Extract Structured Data From PDF's With Vercel's AI SDK

Extracting structured data out of unstructured data is one of the most powerful use cases for LLM's.

In this example, we're going to be passing an arbitrary file to an LLM and getting it to analyze it for us.

In this case, a PDF of an invoice. We're going to pass it the PDF, and it's going to extract some structured data for us.

It means you can turn all the documents that you might have on your system into something that you can store in a database, query, and search.

Creating the Schema

Since we're using structured data, let's create a Zod schema to handle this.

import { z } from "zod";

const schema = z
  .object({
    total: z
      .number()
      .describe("The total amount of the invoice."),
    currency: z
      .string()
      .describe("The currency of the total amount."),
    invoiceNumber: z
      .string()
      .describe("The invoice number."),
    companyAddress: z
      .string()
      .describe(
        "The address of the company or person issuing the invoice.",
      ),
    companyName: z
      .string()
      .describe(
        "The name of the company issuing the invoice.",
      ),
    invoiceeAddress: z
      .string()
      .describe(
        "The address of the company or person receiving the invoice.",
      ),
  })
  .describe("The extracted data from the invoice.");

It's a pretty big one. We've got the total amount of the invoice, the currency, the invoice number, the address, the company name, and the invoicee address.

We've seen this before, but note how I'm providing descriptions to every single property I can. I want to give the LLM the best chance of success.
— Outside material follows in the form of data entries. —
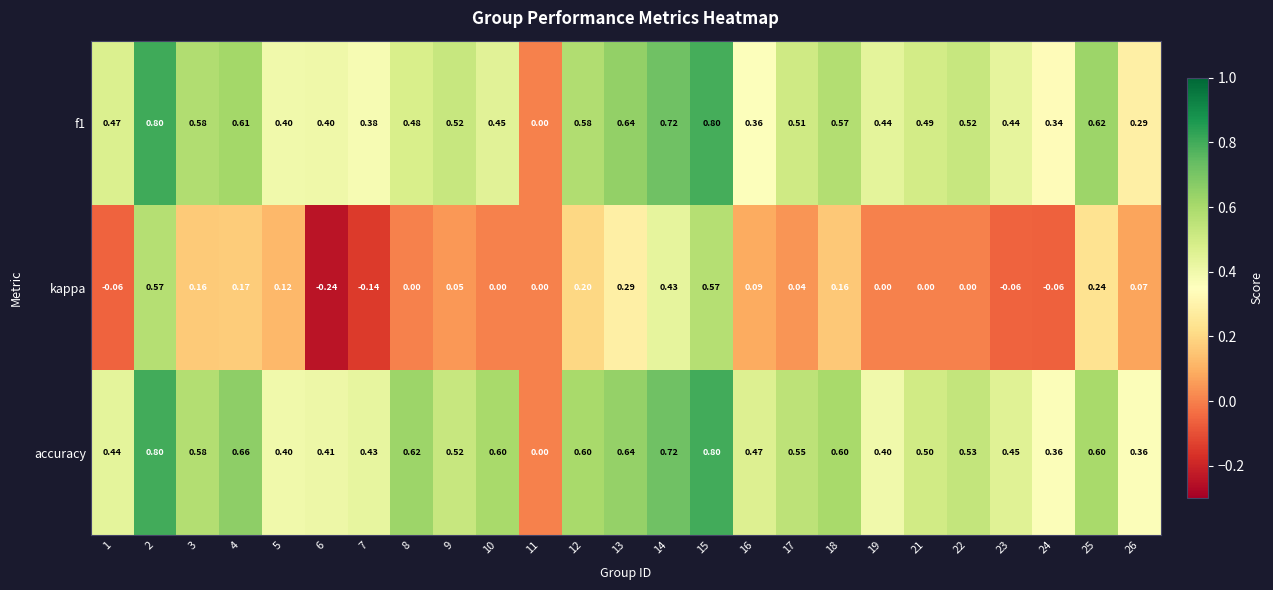

Which series has the widest spread of values?

kappa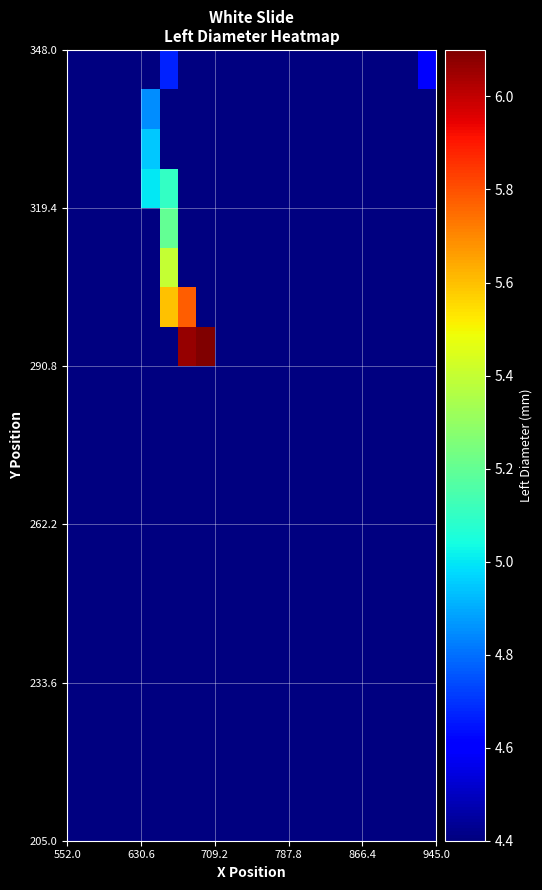

What is the greatest value displayed?

6.1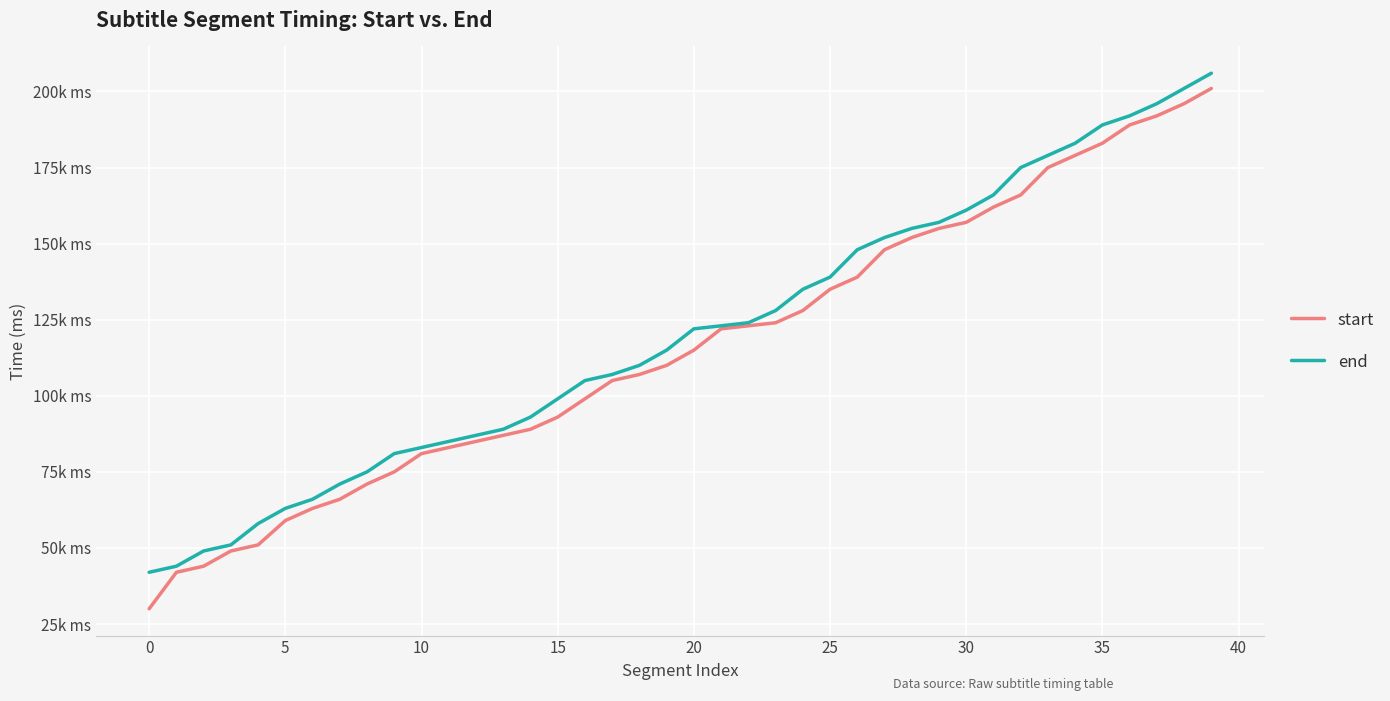

True or false: end has more than 1 interior local peaks.

False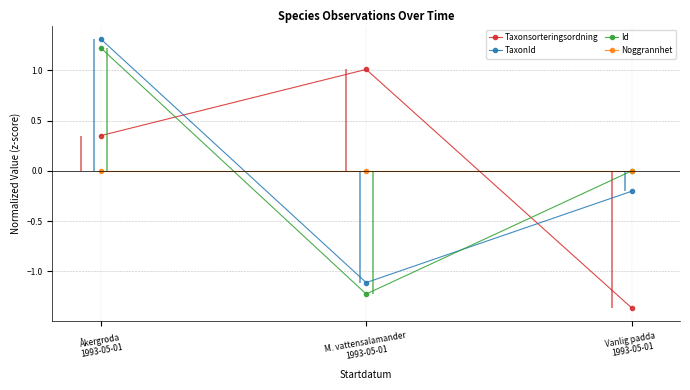

Which label corresponds to the smallest value in the chart?

Vanlig padda
1993-05-01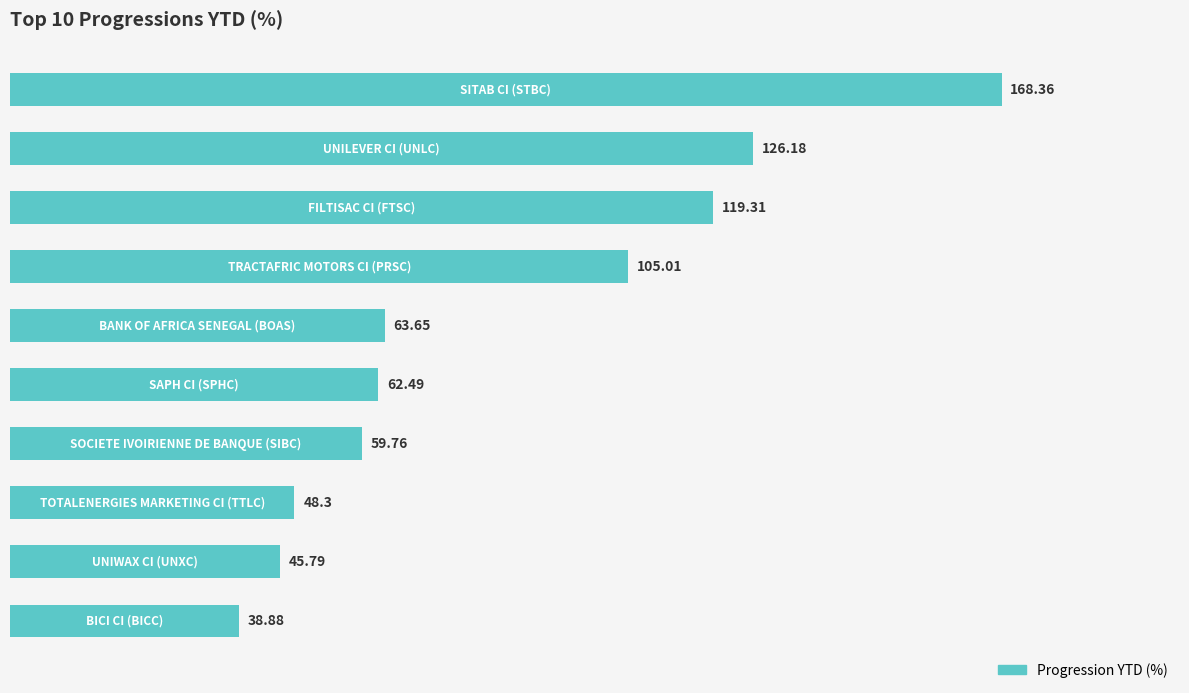

Are the bars horizontal?

Yes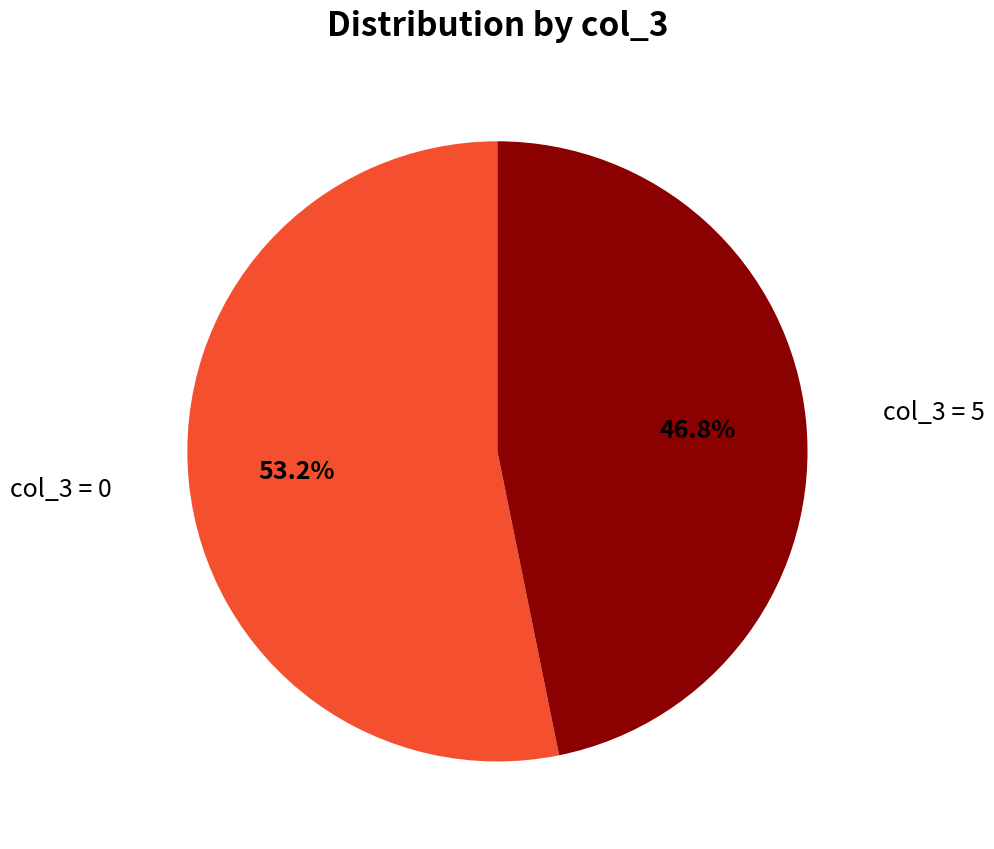

Count the number of slices in the pie.

2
Extracting Data from the Invoice

Scrollycoding

Let's create an extractDataFromInvoice function. Inside, we'll pass the schema to generateObject, with a little system prompt.

We're expecting an invoicePath, which is a path to a PDF on our file system.

The image example that we saw before used the messages array. We can do the same thing with the PDF, but this time we're going to use a content type of file instead of image.

We're using readFileSync here to grab the raw binary data from the file on the file system, and pass that directly to the AI SDK.

We also need to pass it a MIME type to tell the LLM what sort of file it's receiving. It could probably work this out on its own by checking the magic numbers of the file, but it's just polite, isn't it?

Finally, we return the object so we should get the object back that we're expecting.

import { generateObject } from "ai";

export const extractDataFromInvoice = async (
  invoicePath: string,
) => {
  await generateObject({
    model,
    system:
      `You will receive an invoice. ` +
      `Please extract the data from the invoice.`,
    schema,
  });
};

Running the Example

Let's give it a go. I've got a PDF of a fake invoice here. Let's pass it in and see how it does.

const result = await extractDataFromInvoice(
  "./invoice.pdf",
);

console.dir(result, { depth: null });

As we can see, we get back the data we were looking for from this invoice.

So this combines two things which we've learned about already: passing arbitrary files to the Vercel AI SDK and using structured data. Very, very cool.